Interiores não alcançáveis, sentidos proibidos palpitam em tocaias, tudo desaba,
deságua, tudo vem à tona mais cedo ou mais tarde.
Tomou um fósforo, acendeu o seu cigarro. O dia estava com o
tom perfeito de melancolia e azul claro. Da janela, assistia ao vaivém dos
carros entre a Avenida Paraná, a Costa e Silva e a República Argentina. Gostava
de caleidoscópios. Podia passar a vida inteira jogando amarelinha com Cortázar.
Se tivesse algum superpoder, queria estar além do tempo todo, mas tinha que
viver nos intervalos.
Imagine se um mapa desenhasse por acaso as suas linhas
exatas no vidro quebrado. Tente não chorar, sem ser um personagem, nem ver o
que há de nuvem nas palavras de certeza, manchas de nascença ou cardumes de
peixinhos prateados.
Todo um amor, sim, porque não existe outra palavra pra isso,
aconchega a Terra no manto atmosférico, é o movimento dos passos, vibra, cheira
a vida, brilha e colore ainda quando é saudade escurecendo as pinturas, um
paraíso perdido, a solidão de conhecer tão bem as diferenças entre iguais. Anúncios
publicitários prometem mares nunca navegados, banqueiros e grandes empresários tentam
lustrar os seus jardins carnívoros, o tempo exige que se gaste, es muss so
sein, abismos de incompreensão se abrem. Mas o chão é de humanidade. O
entorno é bem mais dentro. E quem pode fazer com que se afastem, assim como se
a dança pudesse escolher entre a música, a poesia e o teatro?

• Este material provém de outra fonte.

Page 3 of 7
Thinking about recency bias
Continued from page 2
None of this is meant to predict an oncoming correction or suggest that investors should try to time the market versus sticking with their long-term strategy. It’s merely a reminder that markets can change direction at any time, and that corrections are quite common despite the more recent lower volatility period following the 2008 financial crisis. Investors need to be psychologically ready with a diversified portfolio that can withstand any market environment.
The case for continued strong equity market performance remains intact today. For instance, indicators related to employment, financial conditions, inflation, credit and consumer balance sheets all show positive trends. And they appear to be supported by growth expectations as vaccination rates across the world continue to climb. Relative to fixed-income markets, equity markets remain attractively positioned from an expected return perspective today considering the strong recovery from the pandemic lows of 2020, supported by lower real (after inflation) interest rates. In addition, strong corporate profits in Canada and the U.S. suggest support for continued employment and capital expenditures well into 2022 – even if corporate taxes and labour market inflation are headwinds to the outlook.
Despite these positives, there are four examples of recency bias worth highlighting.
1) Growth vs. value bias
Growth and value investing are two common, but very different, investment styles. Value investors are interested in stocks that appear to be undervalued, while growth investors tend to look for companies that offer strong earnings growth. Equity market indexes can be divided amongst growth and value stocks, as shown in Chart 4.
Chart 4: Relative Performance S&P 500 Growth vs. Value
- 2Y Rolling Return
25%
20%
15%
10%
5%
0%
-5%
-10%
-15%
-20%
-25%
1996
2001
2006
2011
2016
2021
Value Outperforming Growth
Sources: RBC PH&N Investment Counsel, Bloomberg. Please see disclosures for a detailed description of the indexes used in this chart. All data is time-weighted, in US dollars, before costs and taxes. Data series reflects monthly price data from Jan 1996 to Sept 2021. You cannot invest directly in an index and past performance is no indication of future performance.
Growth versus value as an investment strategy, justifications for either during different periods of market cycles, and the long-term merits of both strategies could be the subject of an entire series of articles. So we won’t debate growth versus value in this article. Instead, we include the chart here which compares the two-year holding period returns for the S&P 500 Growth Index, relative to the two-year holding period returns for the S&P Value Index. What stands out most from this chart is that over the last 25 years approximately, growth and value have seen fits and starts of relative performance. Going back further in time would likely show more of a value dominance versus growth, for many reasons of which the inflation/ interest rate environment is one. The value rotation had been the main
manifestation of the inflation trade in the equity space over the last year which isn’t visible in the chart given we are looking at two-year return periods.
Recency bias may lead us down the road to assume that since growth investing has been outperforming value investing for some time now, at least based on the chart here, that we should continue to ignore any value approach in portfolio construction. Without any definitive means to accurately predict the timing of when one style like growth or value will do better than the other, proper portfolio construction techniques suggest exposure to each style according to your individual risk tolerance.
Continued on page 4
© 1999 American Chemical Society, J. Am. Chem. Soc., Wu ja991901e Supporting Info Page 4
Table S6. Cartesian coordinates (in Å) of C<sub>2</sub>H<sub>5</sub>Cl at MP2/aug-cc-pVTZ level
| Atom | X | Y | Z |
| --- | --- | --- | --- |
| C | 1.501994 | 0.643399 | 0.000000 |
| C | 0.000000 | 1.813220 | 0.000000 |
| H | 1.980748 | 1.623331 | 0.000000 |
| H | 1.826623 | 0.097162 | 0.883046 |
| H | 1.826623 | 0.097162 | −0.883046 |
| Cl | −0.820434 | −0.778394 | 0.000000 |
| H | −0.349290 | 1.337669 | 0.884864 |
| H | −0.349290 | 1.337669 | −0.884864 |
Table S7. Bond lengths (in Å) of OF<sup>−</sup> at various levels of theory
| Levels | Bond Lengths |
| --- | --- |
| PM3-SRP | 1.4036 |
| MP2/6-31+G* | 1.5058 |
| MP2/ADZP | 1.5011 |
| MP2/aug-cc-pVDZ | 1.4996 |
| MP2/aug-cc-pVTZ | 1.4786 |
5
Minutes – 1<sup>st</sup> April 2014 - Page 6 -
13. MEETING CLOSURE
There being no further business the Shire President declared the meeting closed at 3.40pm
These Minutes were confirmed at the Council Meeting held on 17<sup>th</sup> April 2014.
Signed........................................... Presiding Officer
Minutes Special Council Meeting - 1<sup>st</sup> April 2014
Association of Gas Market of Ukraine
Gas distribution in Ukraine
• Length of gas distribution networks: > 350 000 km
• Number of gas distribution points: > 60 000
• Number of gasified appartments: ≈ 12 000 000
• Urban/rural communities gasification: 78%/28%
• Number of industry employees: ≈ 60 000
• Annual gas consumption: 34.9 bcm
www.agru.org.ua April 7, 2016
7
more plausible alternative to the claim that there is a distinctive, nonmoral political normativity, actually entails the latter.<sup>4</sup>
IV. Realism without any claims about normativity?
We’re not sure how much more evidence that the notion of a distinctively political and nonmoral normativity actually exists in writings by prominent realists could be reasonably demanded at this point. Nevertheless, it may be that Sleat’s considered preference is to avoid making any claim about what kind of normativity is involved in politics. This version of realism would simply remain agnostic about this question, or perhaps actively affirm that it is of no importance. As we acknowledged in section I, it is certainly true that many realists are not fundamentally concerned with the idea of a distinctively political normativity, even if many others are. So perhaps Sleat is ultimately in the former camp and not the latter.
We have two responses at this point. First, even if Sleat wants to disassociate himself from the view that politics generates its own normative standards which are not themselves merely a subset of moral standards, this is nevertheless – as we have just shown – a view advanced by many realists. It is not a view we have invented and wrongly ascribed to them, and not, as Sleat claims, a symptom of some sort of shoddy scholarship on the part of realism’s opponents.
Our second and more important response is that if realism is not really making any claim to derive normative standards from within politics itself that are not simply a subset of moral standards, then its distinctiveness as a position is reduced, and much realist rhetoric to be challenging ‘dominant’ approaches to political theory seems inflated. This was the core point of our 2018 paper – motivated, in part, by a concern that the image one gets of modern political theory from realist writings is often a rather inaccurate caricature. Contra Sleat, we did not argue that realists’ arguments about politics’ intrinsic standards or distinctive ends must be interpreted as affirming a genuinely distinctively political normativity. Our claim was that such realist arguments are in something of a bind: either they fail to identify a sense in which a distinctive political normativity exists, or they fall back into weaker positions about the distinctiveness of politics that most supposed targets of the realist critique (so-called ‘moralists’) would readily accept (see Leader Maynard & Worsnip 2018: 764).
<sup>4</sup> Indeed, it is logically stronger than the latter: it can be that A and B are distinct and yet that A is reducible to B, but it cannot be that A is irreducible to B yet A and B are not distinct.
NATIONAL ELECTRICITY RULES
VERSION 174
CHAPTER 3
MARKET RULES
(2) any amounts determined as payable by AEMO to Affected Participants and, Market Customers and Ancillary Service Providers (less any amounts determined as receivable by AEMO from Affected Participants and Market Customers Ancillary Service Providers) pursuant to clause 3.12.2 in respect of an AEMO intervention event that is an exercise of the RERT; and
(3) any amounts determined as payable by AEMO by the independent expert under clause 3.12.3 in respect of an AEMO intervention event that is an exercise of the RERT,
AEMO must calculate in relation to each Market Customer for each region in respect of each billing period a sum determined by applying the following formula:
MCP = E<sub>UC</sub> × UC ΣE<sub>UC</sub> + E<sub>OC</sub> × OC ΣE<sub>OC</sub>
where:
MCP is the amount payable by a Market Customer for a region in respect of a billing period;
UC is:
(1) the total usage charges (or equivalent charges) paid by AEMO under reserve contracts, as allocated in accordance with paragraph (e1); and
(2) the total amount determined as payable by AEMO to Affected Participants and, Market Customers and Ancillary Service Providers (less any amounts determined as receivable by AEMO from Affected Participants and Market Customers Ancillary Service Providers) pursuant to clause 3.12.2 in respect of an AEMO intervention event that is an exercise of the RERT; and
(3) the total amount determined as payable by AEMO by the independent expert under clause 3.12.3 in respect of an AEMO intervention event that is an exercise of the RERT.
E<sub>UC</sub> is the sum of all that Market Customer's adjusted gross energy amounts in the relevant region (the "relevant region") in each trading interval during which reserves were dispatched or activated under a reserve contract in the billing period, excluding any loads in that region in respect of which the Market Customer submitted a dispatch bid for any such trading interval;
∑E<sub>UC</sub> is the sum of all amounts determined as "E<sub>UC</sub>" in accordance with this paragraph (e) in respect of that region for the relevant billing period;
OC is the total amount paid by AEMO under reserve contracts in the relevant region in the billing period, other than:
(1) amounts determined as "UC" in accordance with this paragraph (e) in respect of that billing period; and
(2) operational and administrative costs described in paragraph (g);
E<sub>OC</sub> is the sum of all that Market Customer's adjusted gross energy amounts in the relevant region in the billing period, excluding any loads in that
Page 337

Pensou em ligar pra Cristina ou pro Roger, depois achou que
era egoísmo demais querer dividir com alguém o seu fardo.
Procure
não julgar, aprenda a discernir, amarre os cadarços e não leia os manuais
completos. Siga as suas teias, atenha-se às sinapses. Talvez você não conheça a
sensação de estar a centenas de quilômetros de casa e de repente dar de cara
com um velho conhecido ou um colega do trabalho, mas percorra com mais tempo e
mais atentamente os muitos substratos do seu ser, você vai encontrar vidas
inteiras tão diferentes da sua, e ainda assim tão suas.